Each record below has to be printed verbatim.

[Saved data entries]
########################################

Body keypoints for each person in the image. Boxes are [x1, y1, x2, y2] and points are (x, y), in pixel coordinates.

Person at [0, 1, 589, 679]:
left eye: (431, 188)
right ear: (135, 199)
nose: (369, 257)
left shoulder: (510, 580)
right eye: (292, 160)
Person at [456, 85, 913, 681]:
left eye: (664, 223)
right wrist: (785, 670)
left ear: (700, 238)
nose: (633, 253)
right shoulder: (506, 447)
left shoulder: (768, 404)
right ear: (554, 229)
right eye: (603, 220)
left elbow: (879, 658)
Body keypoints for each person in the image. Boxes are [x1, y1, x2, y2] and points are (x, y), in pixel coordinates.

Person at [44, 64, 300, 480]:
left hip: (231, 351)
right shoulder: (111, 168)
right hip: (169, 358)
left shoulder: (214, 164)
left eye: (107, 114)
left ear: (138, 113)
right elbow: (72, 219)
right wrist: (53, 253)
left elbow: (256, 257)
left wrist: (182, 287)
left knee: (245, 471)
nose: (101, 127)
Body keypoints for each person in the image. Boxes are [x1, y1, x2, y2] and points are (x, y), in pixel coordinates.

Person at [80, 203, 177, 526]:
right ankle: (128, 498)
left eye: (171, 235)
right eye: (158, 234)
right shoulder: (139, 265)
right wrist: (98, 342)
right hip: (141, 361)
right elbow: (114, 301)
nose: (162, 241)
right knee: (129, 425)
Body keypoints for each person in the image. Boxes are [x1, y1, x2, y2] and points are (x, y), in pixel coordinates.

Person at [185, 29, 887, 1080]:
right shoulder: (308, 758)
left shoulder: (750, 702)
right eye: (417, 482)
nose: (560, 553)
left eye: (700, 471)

########################################

» **Output for this exercise**:
Body keypoints for each person in the image. Boxes are [x1, y1, x2, y2] and points are (x, y), in pixel coordinates.

Person at [0, 1, 589, 679]:
left eye: (431, 188)
right ear: (135, 199)
nose: (369, 257)
left shoulder: (510, 580)
right eye: (292, 160)
Person at [456, 85, 913, 681]:
left eye: (664, 223)
right wrist: (785, 670)
left ear: (700, 238)
nose: (633, 253)
right shoulder: (506, 447)
left shoulder: (768, 404)
right ear: (554, 229)
right eye: (603, 220)
left elbow: (879, 658)
Body keypoints for each person in the image. Boxes are [x1, y1, x2, y2] and points are (x, y), in pixel coordinates.

Person at [44, 64, 300, 480]:
left hip: (231, 351)
right shoulder: (111, 168)
right hip: (169, 358)
left shoulder: (214, 164)
left eye: (107, 114)
left ear: (138, 113)
right elbow: (72, 219)
right wrist: (53, 253)
left elbow: (256, 257)
left wrist: (182, 287)
left knee: (245, 471)
nose: (101, 127)
Body keypoints for each person in the image. Boxes are [x1, y1, x2, y2] and points are (x, y), in pixel coordinates.

Person at [80, 203, 177, 526]:
right ankle: (128, 498)
left eye: (171, 235)
right eye: (158, 234)
right shoulder: (139, 265)
right wrist: (98, 342)
right hip: (141, 361)
right elbow: (114, 301)
nose: (162, 241)
right knee: (129, 425)
Body keypoints for each person in the image. Boxes are [x1, y1, x2, y2] and points are (x, y), in pixel coordinates.

Person at [185, 29, 887, 1080]:
right shoulder: (308, 758)
left shoulder: (750, 702)
right eye: (417, 482)
nose: (560, 553)
left eye: (700, 471)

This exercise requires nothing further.